Paper: GS – II, Subject: International Relations, Topic: Global Issue, Issue: Shifting Landscape of Nuclear Deterrence.
Context:
Recent U.S.–Europe tensions under Donald Trump have eroded Europe’s trust in the U.S. as NATO’s security guarantor. At the same time, the impending expiry of the New START treaty signals a weakening of global arms control.
Key Highlights:
The Immediate Trigger: Expiration of ‘New START’
- Date Significance: The New START treaty expires
- Background: New START was the last remaining nuclear arms control pact between the U.S. and Russia, limiting deployed strategic warheads to 1,550 each.
- Crisis: With its expiration today, and no replacement in sight, the world faces a future with no legal limits on the nuclear arsenals of the two superpowers for the first time in decades.

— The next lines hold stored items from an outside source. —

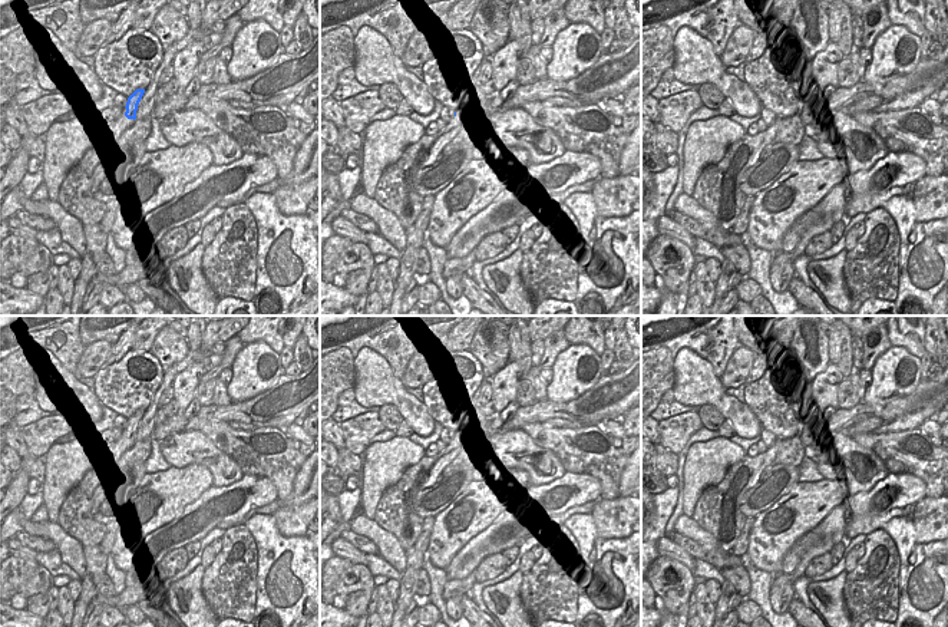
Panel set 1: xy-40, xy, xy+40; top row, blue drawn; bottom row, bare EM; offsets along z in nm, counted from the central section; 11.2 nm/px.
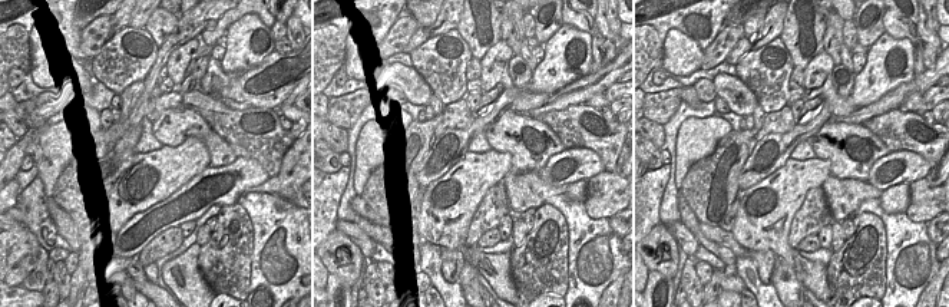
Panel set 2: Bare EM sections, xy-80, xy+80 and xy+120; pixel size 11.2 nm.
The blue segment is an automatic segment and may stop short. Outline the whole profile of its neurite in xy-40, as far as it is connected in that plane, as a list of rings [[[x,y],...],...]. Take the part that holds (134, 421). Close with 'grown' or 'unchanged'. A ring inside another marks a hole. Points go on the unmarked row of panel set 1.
[[[136,410],[126,423],[125,436],[119,438],[119,451],[102,459],[98,465],[89,468],[80,482],[70,489],[63,501],[59,518],[62,522],[80,521],[90,524],[93,519],[90,514],[92,498],[103,488],[110,486],[120,471],[128,465],[123,453],[132,449],[136,443],[138,426],[145,415],[145,410]]]; grown

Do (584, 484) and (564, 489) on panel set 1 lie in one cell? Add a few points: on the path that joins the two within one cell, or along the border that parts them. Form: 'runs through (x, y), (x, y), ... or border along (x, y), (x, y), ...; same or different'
runs through (580, 488), (568, 489); same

This raises fears of an unchecked nuclear arms race.
Key Points:
Stagnation in Nuclear Deterrence Thinking:
- Since the Treaty on the Non-Proliferation of Nuclear Weapons (NPT) divided the world into nuclear “haves” and “have-nots”, deterrence logic has remained largely unchanged.

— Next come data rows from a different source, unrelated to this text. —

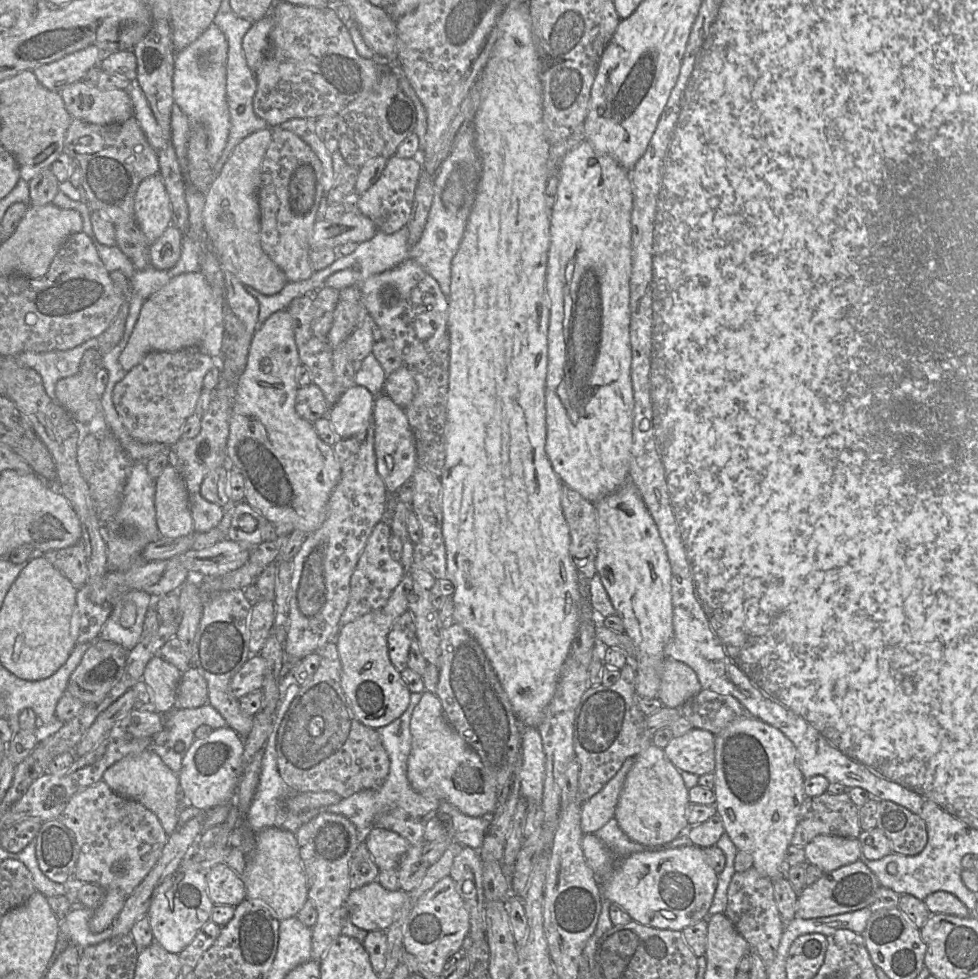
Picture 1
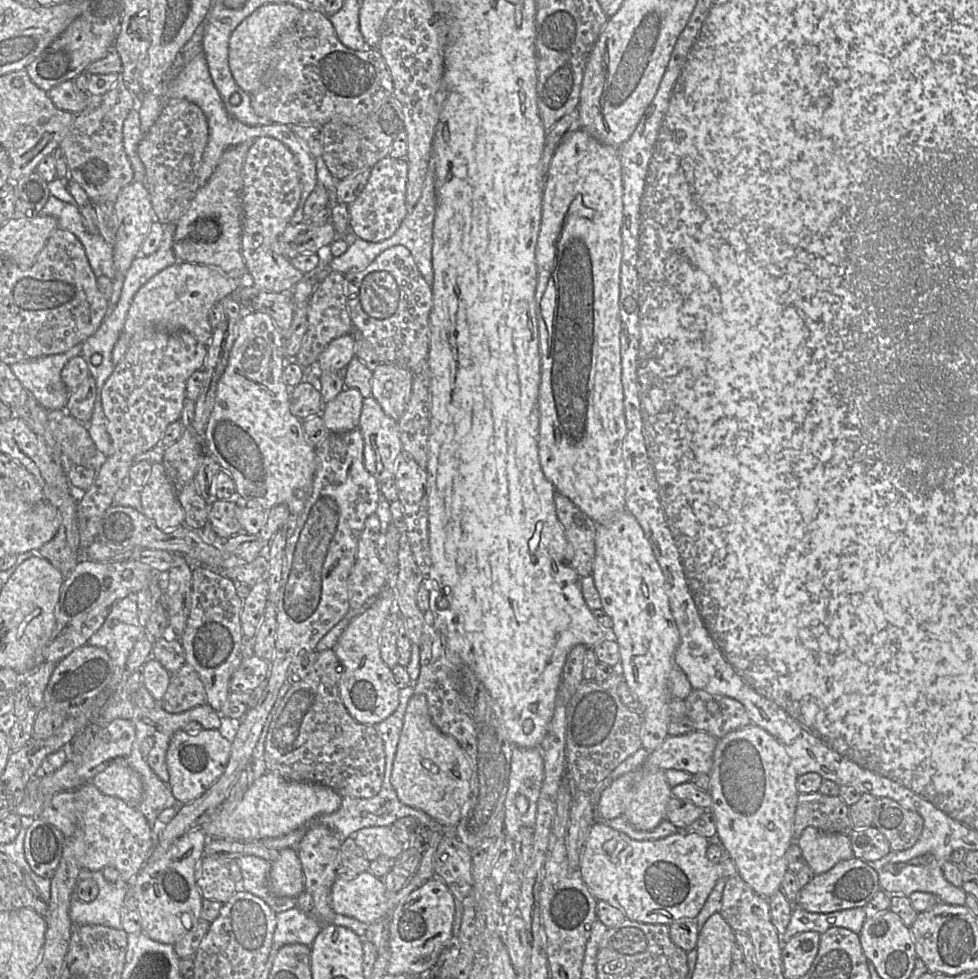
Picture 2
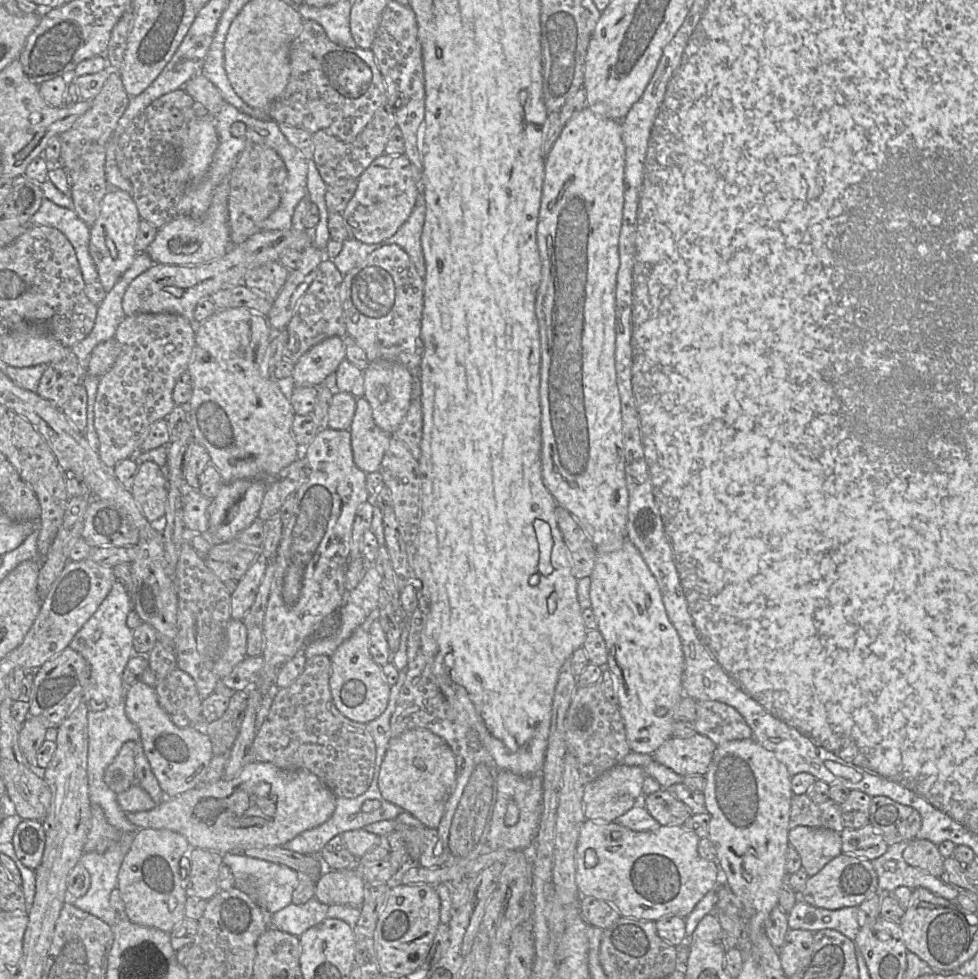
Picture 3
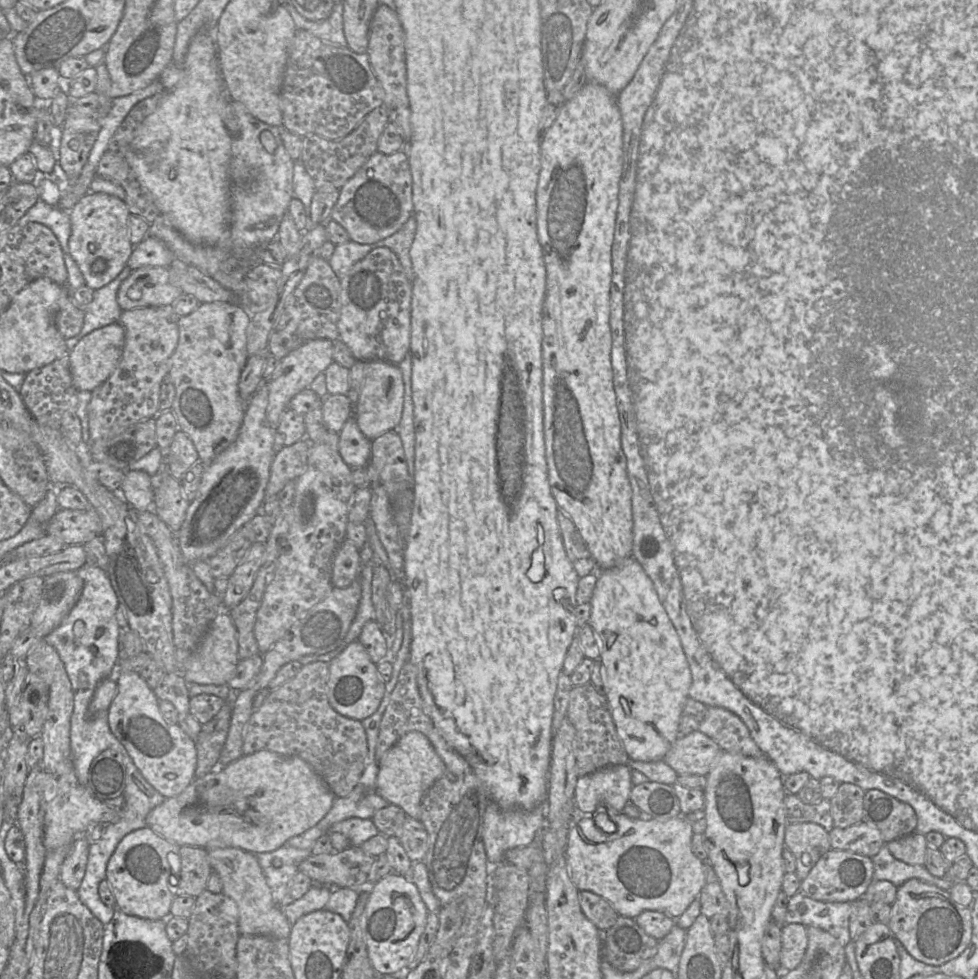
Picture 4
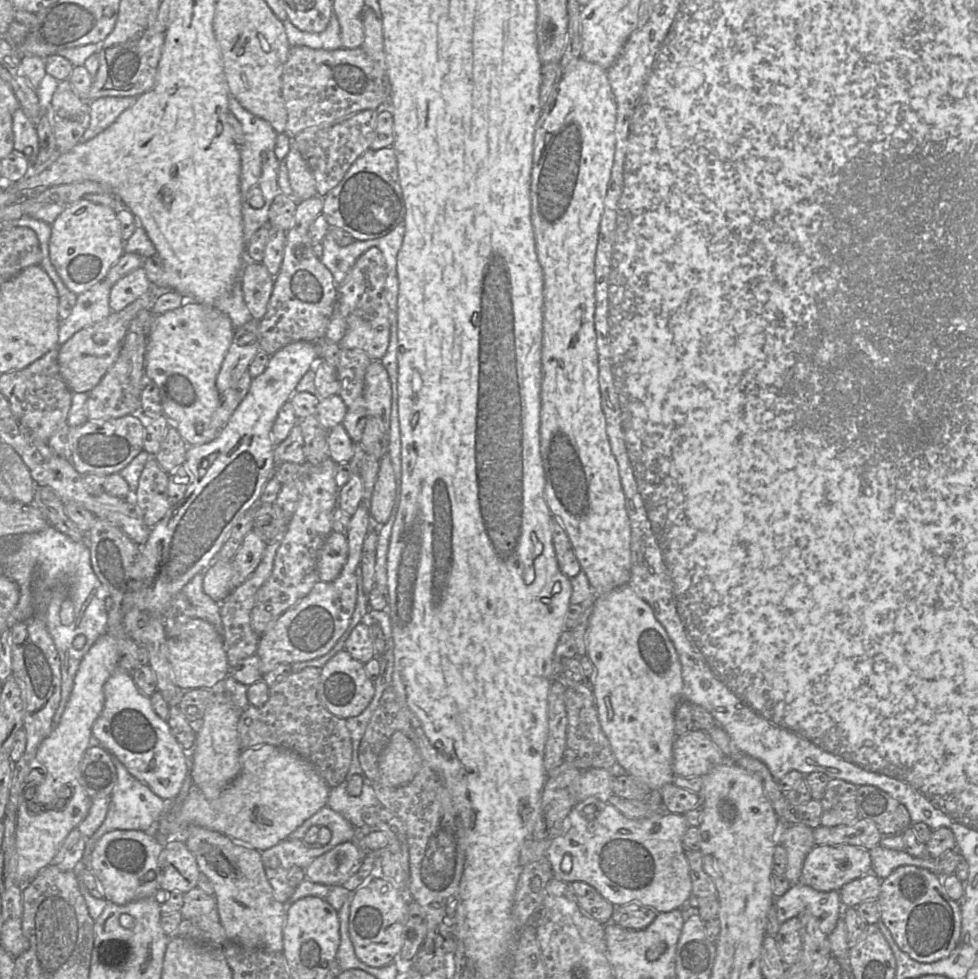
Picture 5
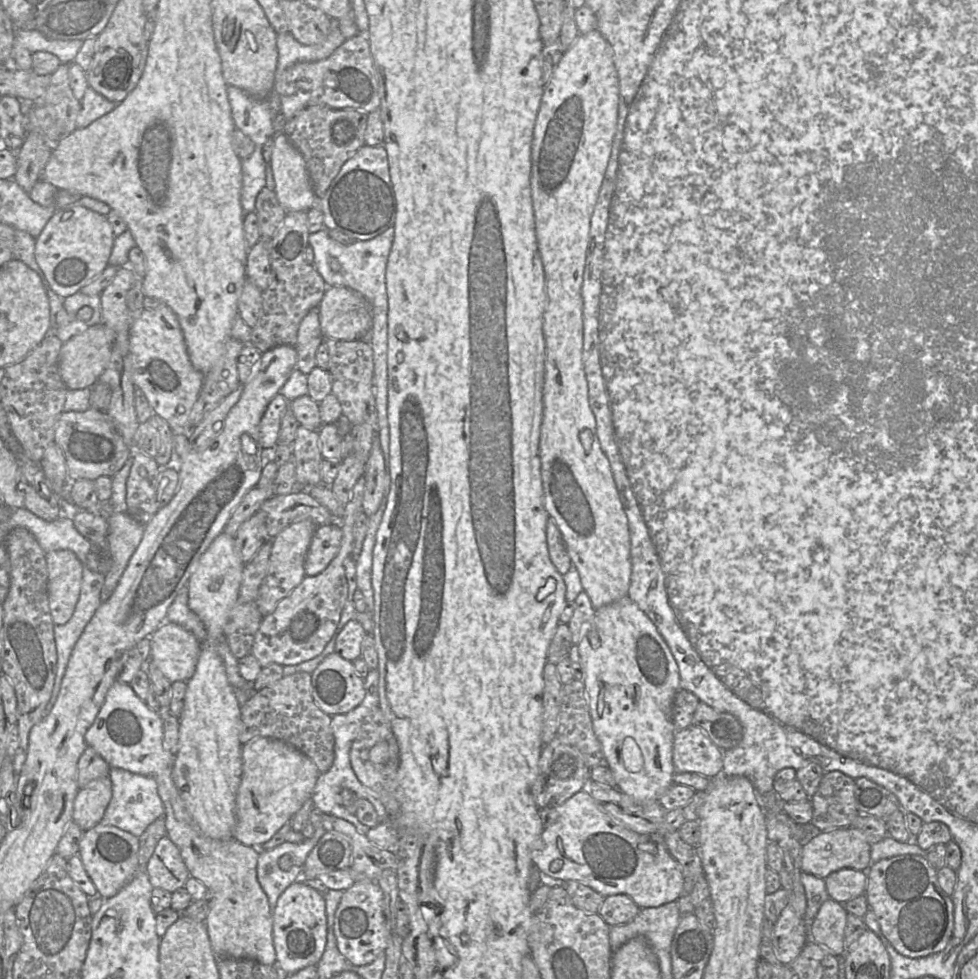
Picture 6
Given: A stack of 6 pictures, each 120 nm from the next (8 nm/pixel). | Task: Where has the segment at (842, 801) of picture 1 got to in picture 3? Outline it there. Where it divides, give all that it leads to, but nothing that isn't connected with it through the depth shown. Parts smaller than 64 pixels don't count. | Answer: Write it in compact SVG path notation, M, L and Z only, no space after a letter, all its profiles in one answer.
M793 794L789 830L797 826L827 828L840 833L845 828L840 804L830 798L825 802L814 803L806 794Z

- Despite new global threats (terrorism, climate change, inequality), nuclear weapons continue to be treated as the ultimate security guarantor.

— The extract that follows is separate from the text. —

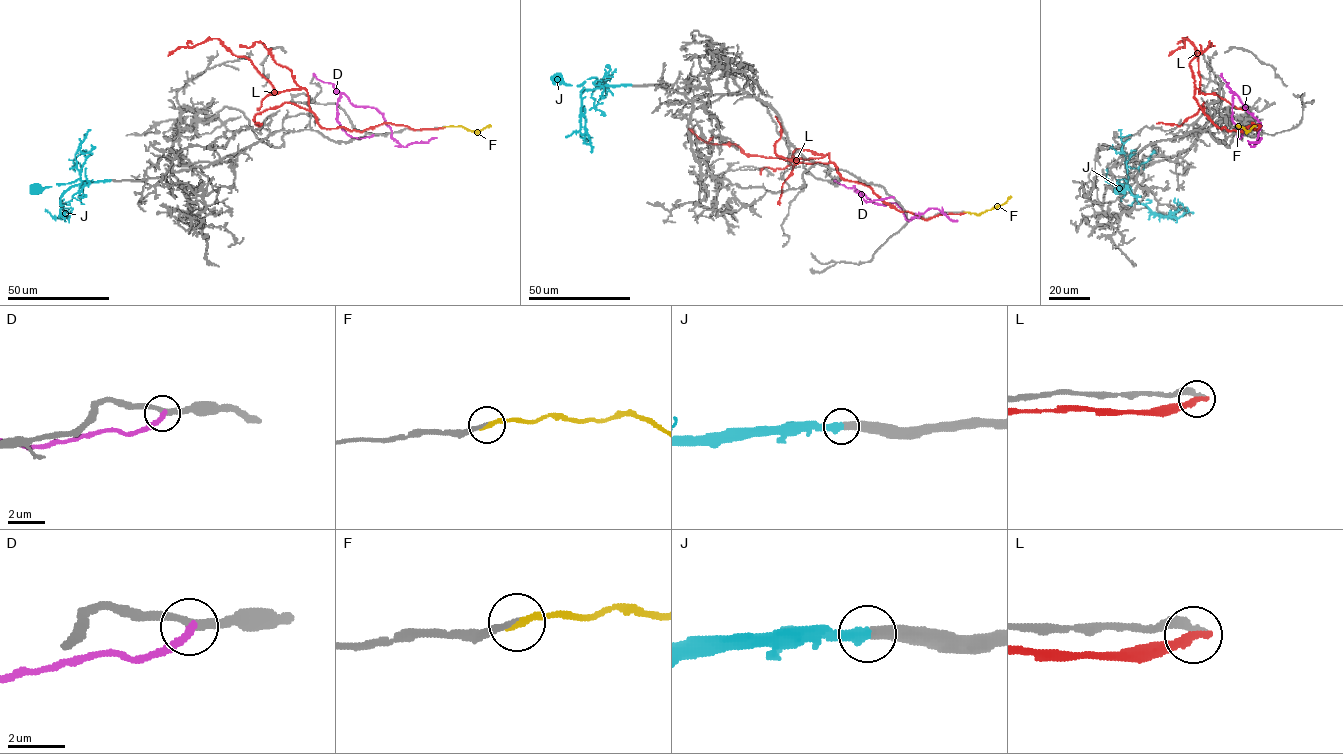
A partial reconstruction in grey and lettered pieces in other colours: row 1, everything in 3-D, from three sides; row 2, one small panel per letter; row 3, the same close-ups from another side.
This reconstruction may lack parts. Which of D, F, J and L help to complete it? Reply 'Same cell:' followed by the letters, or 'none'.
Same cell: J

- Debate since the early nuclear age:
- Uncertainty-based deterrence (fear of possible retaliation)
- Certainty-based deterrence (assured retaliation via large arsenals)
Models of Deterrence:
- India–Pakistan (1980s–1998): Deterrence through uncertainty.
- Israel: Nuclear opacity as a deterrent strategy.
- Major powers (U.S., Russia): Emphasis on certainty, stockpiles, and testing.
- Despite this, a strong taboo against nuclear use has prevailed:
- No nuclear weapon used since 1945.
- Even “usable” tactical nukes have not crossed the threshold.

Breakdown of Arms Control:
- Arms control and non-proliferation helped prevent nuclear use.
- However, stockpile reductions are reversing:
- China: 600 warheads; adding 100 annually since 2023.
- UK: Reversed cuts in 2015; 225 warheads.
- U.S. & Russia: 5,400 and 5,300 warheads respectively.
- Expiry of New START risks a return to Cold War-style arms racing.
The current moment represents a turning point for nuclear deterrence: trust in alliances is eroding, arms control is weakening, and real-world conflicts show that nuclear weapons may deter escalation but do not decide wars. How Europe restructures its security without unquestioned reliance on the U.S. will profoundly influence the future logic of nuclear deterrence.